Comment by Ned Molter on JIRA:
I agree that this should be targeted for Build 11.2, but I couldn't bring myself to pivot away from this right at the end of the day...
I made a local branch with a hack-y version of my proposed fix. I'm attaching memory profiling plots of running the MIRI regression test dataset through calwebb_coron3 on the master branch, then on my branch. The total size of the input data (PSFs + science) is just 60 MB. During the align_refs step the memory usage is ~550 MB on master and ~250 MB on my branch. Looking at the flamegraph, the 300 MB difference is due primarily to allocating 220 MB to this QuadModel. I would expect the size of this array to be ~quadratic with total integration time, since it scales linearly with both the number of science integrations and PSF integrations.
The test_miri_coron3.py regression test passes as well for this branch, which runs the same dataset.
Comment by Ned Molter on JIRA:
I now realize that #8643 is indeed relevant here, because since that change, it seems that all of the planes of that 4-D PSF model are identical; that is, the same shift is applied to the same PSF for all the science integrations, and there's therefore no need to save a different PSF for each science integration at all (in memory or not). The psfalign product should therefore be a 3-D CubeModel instead of 4-D QuadModel. The fact that this is still being saved this way is in some ways a bug introduced by that PR, or at least an unintended consequence of that PR.
Jonathan Aguilar can you say more about "You would still load the full 4-dimensional cube during the klip
stage when the PSF model is computed."? This is not true for the current pipeline version: all processing in the klip step is done inside a for
loop over science integrations starting on this line: https://github.com/spacetelescope/jwst/blob/c2d87f7a2c8c4e383b0b4c961d802205ca0b280f/jwst/coron/klip.py#L42
David Law Now that we're getting to the bottom of this and realizing that the memory usage is caused by hundreds of identical copies of a shifted PSF, do you think a fix for that still needs to be put off until 11.2? The fix would be straightforward and does not affect the output products, except that the psfalign
intermediate product would be a CubeModel instead of a QuadModel. And, separately, should the work remain under this ticket, since it really has nothing to do with ModelLibrary?

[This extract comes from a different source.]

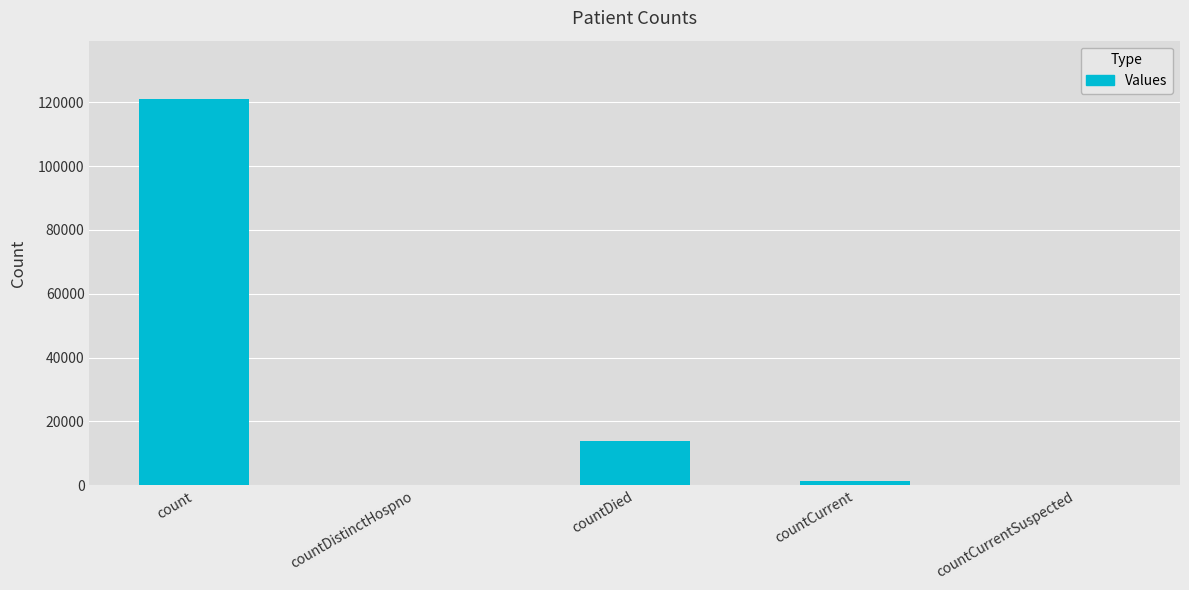

Are the bars horizontal?

No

Ned Molter Since it sounds like this is a straight forward and limited change rather than a general refactor of coron3 I think it's fine to look into for 11.1. Please go ahead and file a specific ticket for it. We can keep this ticket as On Hold for any additional work that might happen in 11.2.
A followup on your comment about the klip stage: looking at the code I see that there's indeed a loop over science integrations, but this loop simply accesses a QuadModel that's been passed in containing the 4D stack of reference images. Presumably the full 4D cube is thus loaded all in one go?
Comment by Ned Molter on JIRA:
Thanks, I will file a separate ticket and leave this one on hold.
Yes, the entire QuadModel is loaded in one go, but in one of the first lines of the for loop the QuadModel is indexed on the zeroth axis, so the processing itself occurs just on the i
th frame of that model. (And those are all identical)
Issue JP-3724 was created on JIRA by Ned Molter:
In some cases, the data volume of coronagraphic observations is large enough that they cannot be processed through calwebb_coron3. Loading all observations into memory at once should therefore be avoided if/where possible. ModelLibrary was purpose-built to handle cases like this, and its implementation in calwebb_image3 did yield substantial memory usage improvements. The same should be attempted for coronagraphy.